The main risk is shifting from rates to prices
In 2023 and 2024, the main fear for buyers was the mortgage rate. In 2026, the risk is shifting to the entry price. If homes continue to rise by 3–4% a year, waiting for lower rates may not create savings: a lower monthly payment can be offset by a higher purchase price.
For investors, the picture is also mixed. Rising rents support income, but higher purchase prices lengthen payback periods. In cities with strong tourism and student demand, that may remain acceptable. In weaker locations, buying purely for market appreciation is a riskier strategy.
For the state, the main challenge is housing affordability rather than overheating. Italy remains a country with high homeownership, but young households and mobile workers face a growing entry barrier. If prices and rents keep rising faster than incomes, the housing market will deepen social divides.
As International Investment experts report, Italy’s housing market in 2026 looks resilient but not risk-free. The critical issue is that price growth is being supported less by new supply and urban productivity than by a shortage of quality housing, expensive renovation needs and demand concentrated in a limited number of locations. For investors, this is a selective market rather than a broad entry opportunity: buying in Milan, Rome or a strong tourism hub may preserve capital, while weak regions and outdated housing stock without modernization carry liquidity risk. For households, the conclusion is tougher: even moderate annual growth of 3–4% can reduce affordability if mortgage costs remain high and incomes do not rise at a comparable pace.
FAQ
Why are house prices in Italy still rising?
Prices are supported by limited supply of quality homes, recovering mortgage demand, higher rents and the role of property as a defensive long-term asset.
How much could Italian house prices rise in 2026?
Forecasts vary, but many estimates point to growth of about 3–4%. More optimistic scenarios suggest around 4.2% nationally and stronger gains in Milan and Rome.
Are new homes or existing homes rising faster?

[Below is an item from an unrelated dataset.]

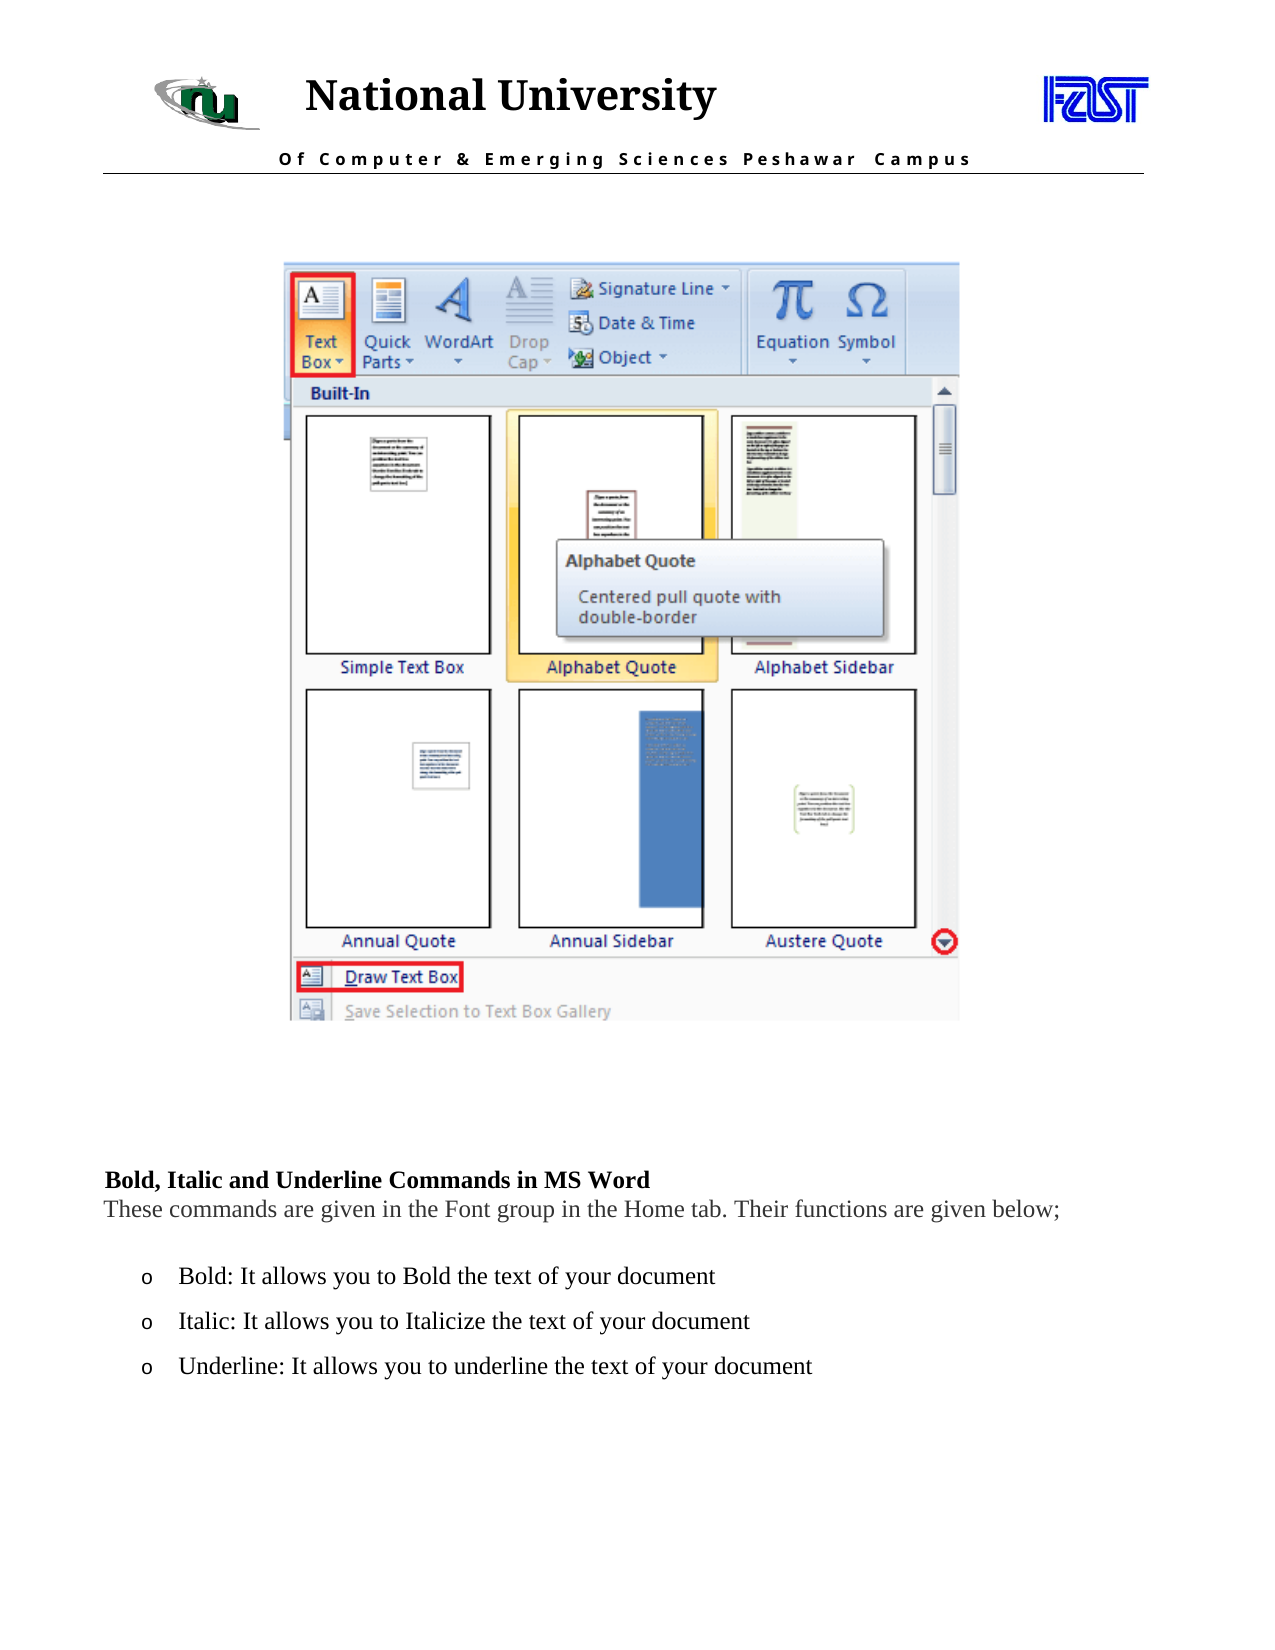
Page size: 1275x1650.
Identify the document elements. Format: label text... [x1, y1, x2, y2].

Existing homes are rising faster. Official data show that existing dwellings increased by 4.7% in 2025, while new dwellings rose by 0.6%.
Why are Milan and Rome outperforming?
The two markets benefit from employment, universities, tourism, international demand and limited supply in high-quality locations.
Will mortgages become cheaper in 2026?
Mortgage rates are below their 2023 peaks but remain higher than during the ultra-low-rate years. Lower rates alone may not improve affordability if prices continue to rise.
Is there a housing bubble in Italy?
A broad national bubble is not clear because growth is tied to supply shortages and local demand. However, overvaluation risks are higher in specific cities if prices move too far ahead of incomes and rental yields.